Marcus Rashford and Harry Maguire are two players who have been through the mill at United over recent years. At the same time, they have enjoyed success with Southgate’s England. Like Maguire, Luke Shaw has been one of the Three Lions’ most dependable tournament performers.
This is far from a flawless plan. International football has not been the pinnacle for elite coaches for some time. If and when Pep Guardiola and Jurgen Klopp take on national teams, expect it to be in their professional dotage. Southgate’s modest club management career at Middlesbrough and subsequent stint as England Under-21 manager means he still has much to prove as a day-to-day operator.
The idea of him being a “company man” at the FA is another stick for detractors, but again this could make him ideally suited to the sort of fresh structure at United that Brailsford will be tasked with building. In the long term, the 19-time English champions might have the luxury of being able to appoint a football visionary who can focus solely upon events on the field.
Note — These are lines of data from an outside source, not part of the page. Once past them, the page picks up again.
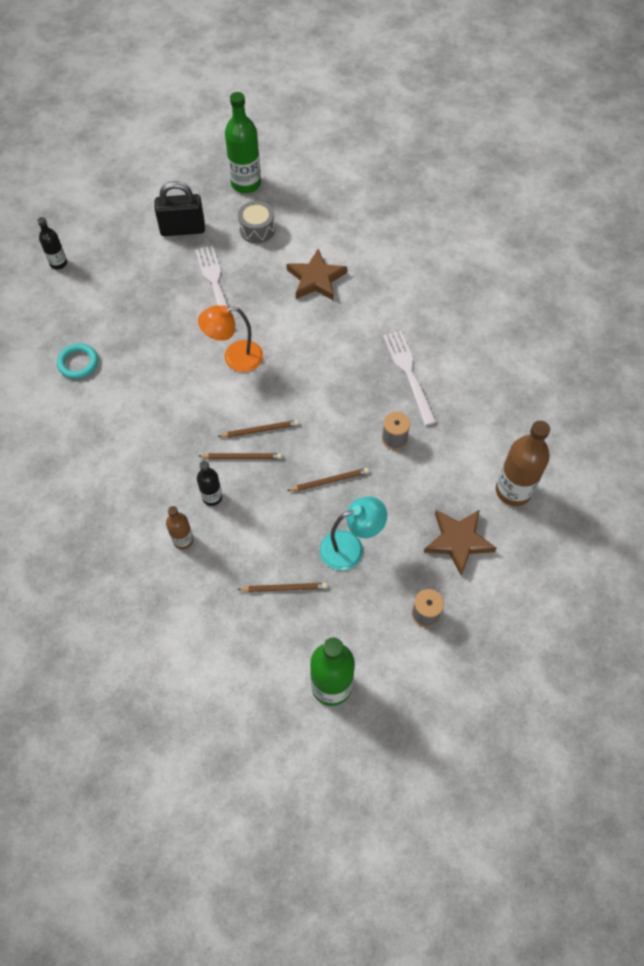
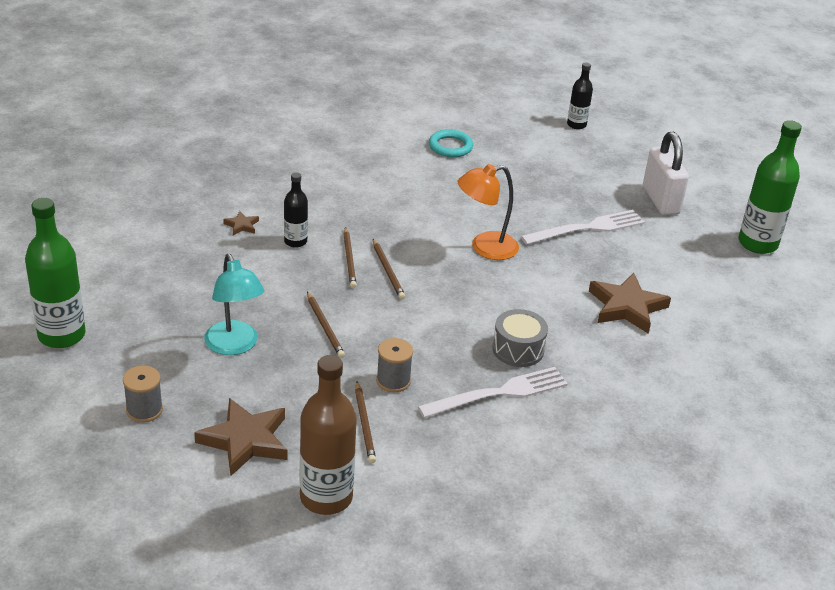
camera: 80 degrees right, 25 degrees down
(183, 229) = (660, 200): black padlock -> white padlock
(183, 540) = (242, 225): brown bottle -> brown star
(235, 358) = (485, 248): orange lamp -> orange lamp turned 90 degrees counterclockwise
(257, 229) = (686, 256): grey drum -> grey drum (518, 349)
(284, 588) = (183, 297): brown pencil -> brown pencil (364, 424)

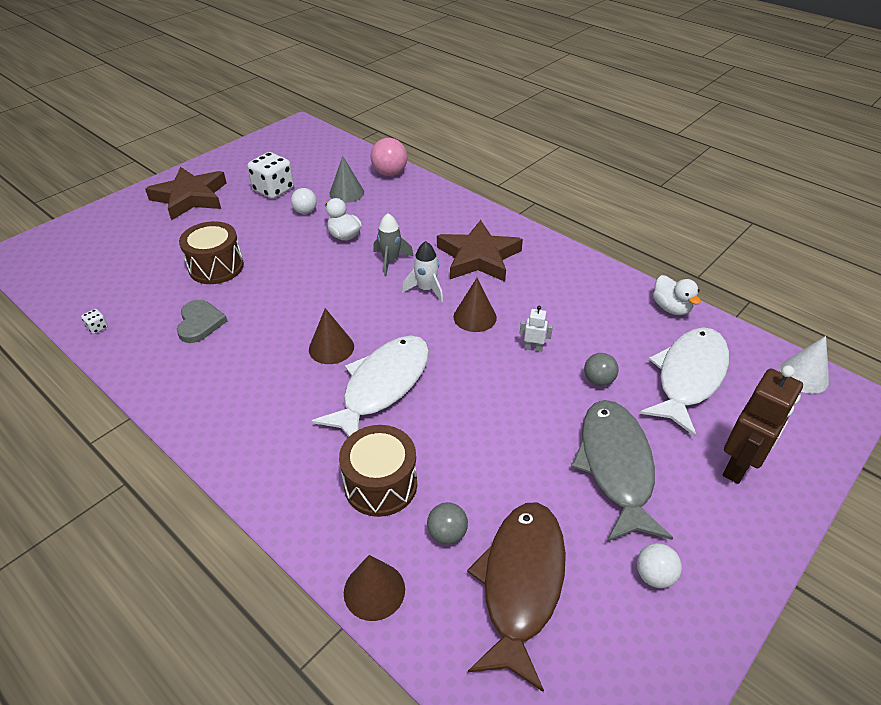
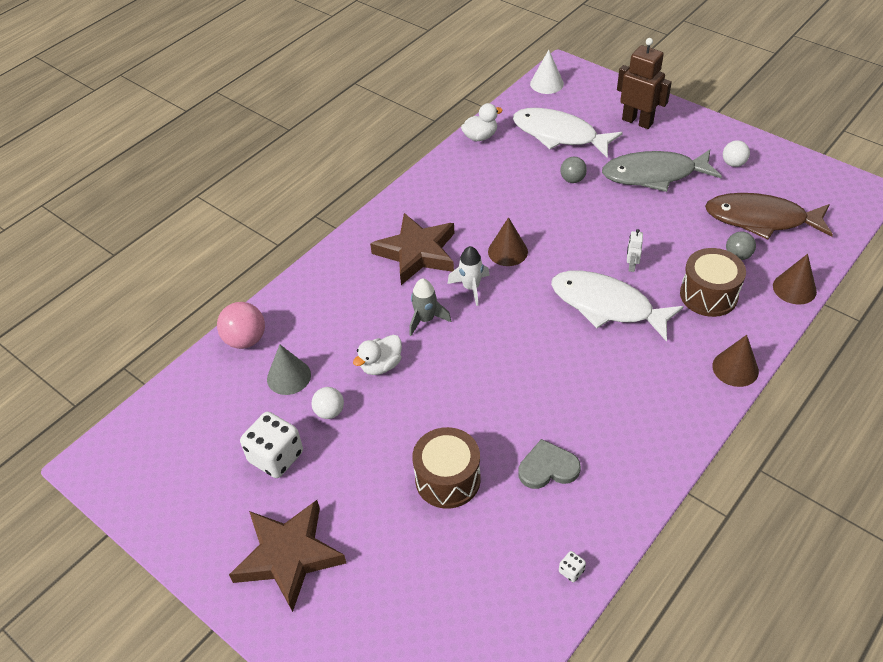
camera: 90 degrees left, 5 degrees up
(331, 348) = (566, 348): brown cone -> brown cone (735, 368)
(533, 348) = (542, 214): white robot -> white robot (631, 266)

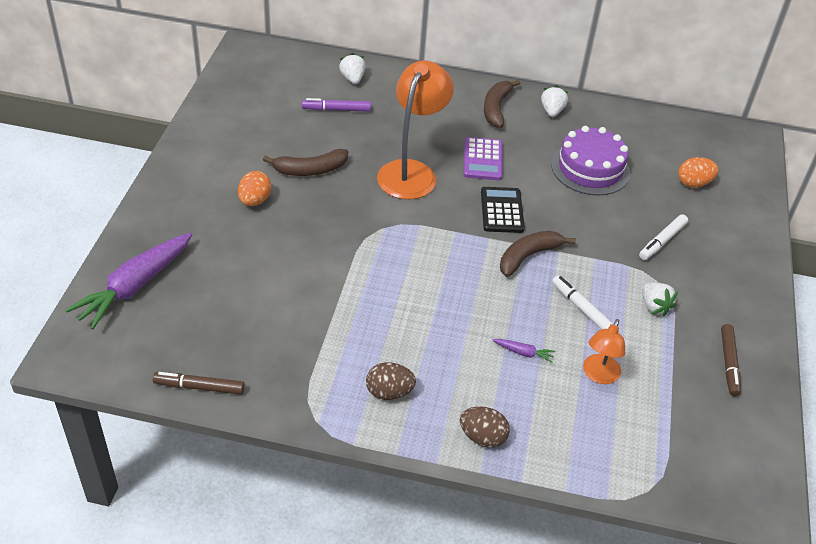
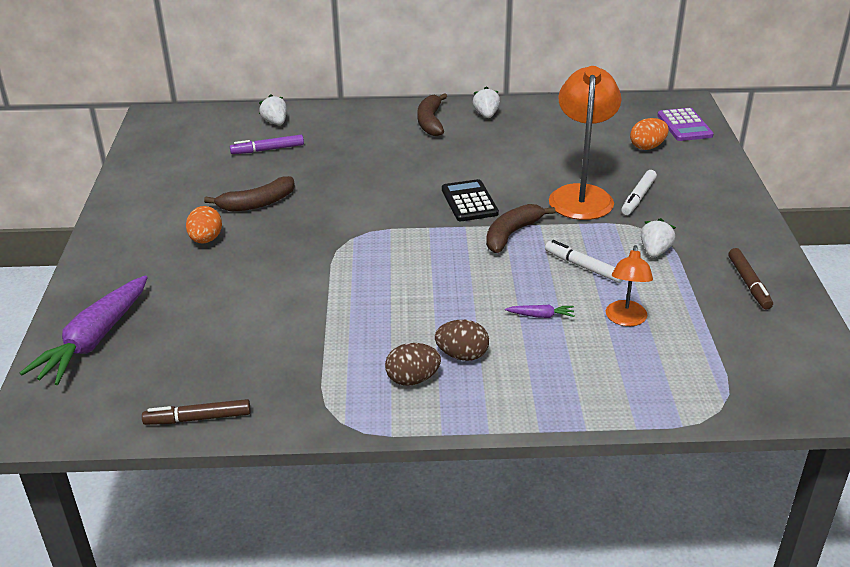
camera: 10 degrees left, 10 degrees down
(411, 171) = (364, 186): orange lamp -> orange lamp (581, 195)
(482, 437) = (528, 399): brown egg -> brown egg (462, 355)
(483, 159) = (433, 164): purple calculator -> purple calculator (684, 125)
(590, 168) = (543, 153): purple cake -> none
(654, 307) = (655, 251): white strawberry -> white strawberry turned 120 degrees counterclockwise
Right now, they need a firefighter, a pragmatist and a politician with skin thicker than a rhinoceros’ behind. They are a mighty football institution in shambles that needs turning around.
That doesn’t happen with an interim, as Ralf Rangnick emphatically proved. Ten Hag should have the rest of the season to limp on and right a few wrongs. Come July 2024, United might be able to appoint a coach with plenty of the qualities they need and, who knows, a Euro 2024 medal in his back pocket.
Southgate will never be flavour of the month but he has unquestionably succeeded more than any contemporary in England’s “impossible job”. He is not the perfect candidate for a perfect Manchester United, but he could be the best suited to their deeply imperfect present.